On arm64, the situation is a bit different: without firmware, the kernel is entered with MMU and caches disabled, which poses its own set of problems. And without EFI, accessing ACPI and SMBIOS tables is problematic as well.

This talk describes an alternative proposal for doing direct kernel boot on arm64 virtual machines: a minimal re-implementation of EFI in Rust, tightly coupled with QEMU to boot the guest in kernel in EFI mode with all caching and memory protections enabled from reset. I will explain why it is faster and more secure, and results in less maintenance overhead than the non-firmware case.

15:15

Towards new migration protocol with unified channels

Prasad Pandit

QEMU live migration moves a running virtual machine from one host to another. While the basic concept of live migration is fairly simple, there is a lot of complexity in the current implementation. Current implementation has evolved over many years with different features added at different times to serve specific migration needs, while migration lost its place as one unit. Consequently, we now have limitations like TCP connections (aka channels) are uni-directional, they come up and shut-down asynchronously while migration is running, multifd migrates only RAM state, Postcopy can not use multifd channels etc.

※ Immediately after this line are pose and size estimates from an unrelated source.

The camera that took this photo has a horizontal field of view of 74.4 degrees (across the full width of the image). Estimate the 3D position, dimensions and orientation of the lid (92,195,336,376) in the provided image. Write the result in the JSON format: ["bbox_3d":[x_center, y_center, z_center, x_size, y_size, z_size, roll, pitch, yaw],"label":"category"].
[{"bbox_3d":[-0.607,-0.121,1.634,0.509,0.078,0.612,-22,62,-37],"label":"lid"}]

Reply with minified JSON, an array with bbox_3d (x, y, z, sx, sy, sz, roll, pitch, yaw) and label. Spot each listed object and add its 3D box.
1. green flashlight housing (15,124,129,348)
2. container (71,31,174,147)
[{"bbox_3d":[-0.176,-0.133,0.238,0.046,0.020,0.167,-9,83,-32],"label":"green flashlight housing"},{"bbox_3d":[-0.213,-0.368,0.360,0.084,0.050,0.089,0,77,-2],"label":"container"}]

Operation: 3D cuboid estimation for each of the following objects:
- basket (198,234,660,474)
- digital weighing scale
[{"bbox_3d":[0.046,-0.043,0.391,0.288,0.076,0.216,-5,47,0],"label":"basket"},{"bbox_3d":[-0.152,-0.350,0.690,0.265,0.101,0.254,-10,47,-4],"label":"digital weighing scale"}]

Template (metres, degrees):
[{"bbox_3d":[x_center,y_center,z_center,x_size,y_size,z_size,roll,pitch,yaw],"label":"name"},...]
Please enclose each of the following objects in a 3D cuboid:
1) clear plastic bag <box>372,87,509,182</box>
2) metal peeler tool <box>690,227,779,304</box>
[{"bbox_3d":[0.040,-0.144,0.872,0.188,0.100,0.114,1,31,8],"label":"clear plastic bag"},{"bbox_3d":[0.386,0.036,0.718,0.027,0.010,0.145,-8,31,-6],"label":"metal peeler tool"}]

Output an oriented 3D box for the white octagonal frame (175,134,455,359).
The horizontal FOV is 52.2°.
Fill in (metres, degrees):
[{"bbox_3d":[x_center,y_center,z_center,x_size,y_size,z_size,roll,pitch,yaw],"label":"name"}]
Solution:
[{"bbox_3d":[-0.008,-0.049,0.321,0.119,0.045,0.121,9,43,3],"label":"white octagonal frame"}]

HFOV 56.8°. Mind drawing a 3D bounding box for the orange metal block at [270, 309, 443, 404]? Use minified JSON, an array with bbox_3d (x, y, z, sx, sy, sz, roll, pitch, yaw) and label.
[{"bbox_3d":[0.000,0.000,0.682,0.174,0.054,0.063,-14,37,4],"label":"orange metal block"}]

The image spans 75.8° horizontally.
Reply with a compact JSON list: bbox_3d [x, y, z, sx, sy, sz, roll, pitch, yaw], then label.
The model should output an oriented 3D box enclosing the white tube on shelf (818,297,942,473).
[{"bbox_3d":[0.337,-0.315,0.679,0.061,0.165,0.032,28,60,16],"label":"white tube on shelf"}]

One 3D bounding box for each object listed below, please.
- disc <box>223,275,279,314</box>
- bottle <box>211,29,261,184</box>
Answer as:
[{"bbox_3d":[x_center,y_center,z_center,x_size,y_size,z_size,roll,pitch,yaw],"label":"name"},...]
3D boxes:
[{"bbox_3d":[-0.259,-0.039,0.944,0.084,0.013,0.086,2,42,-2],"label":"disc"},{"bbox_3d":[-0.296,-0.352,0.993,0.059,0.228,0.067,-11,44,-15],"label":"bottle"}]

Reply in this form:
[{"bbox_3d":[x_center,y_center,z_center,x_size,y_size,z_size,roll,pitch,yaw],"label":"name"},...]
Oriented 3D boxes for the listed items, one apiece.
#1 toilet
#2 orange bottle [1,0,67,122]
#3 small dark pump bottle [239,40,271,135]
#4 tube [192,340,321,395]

To make it all work in practice, additional coordination is required between QEMU and management layer like Libvirtd(8). Features (eg postcopy-preempt) available in QEMU may not be usable from virsh(1)/libvirtd(8) side, because they need to be taught to handle these new features.

In this session, we'll look at these implementation details and discuss possible way(s) to improve things through a robust migration protocol which could accommodate all of the current requirements and allow for future enhancements, while keeping the overall architecture simple and intuitive.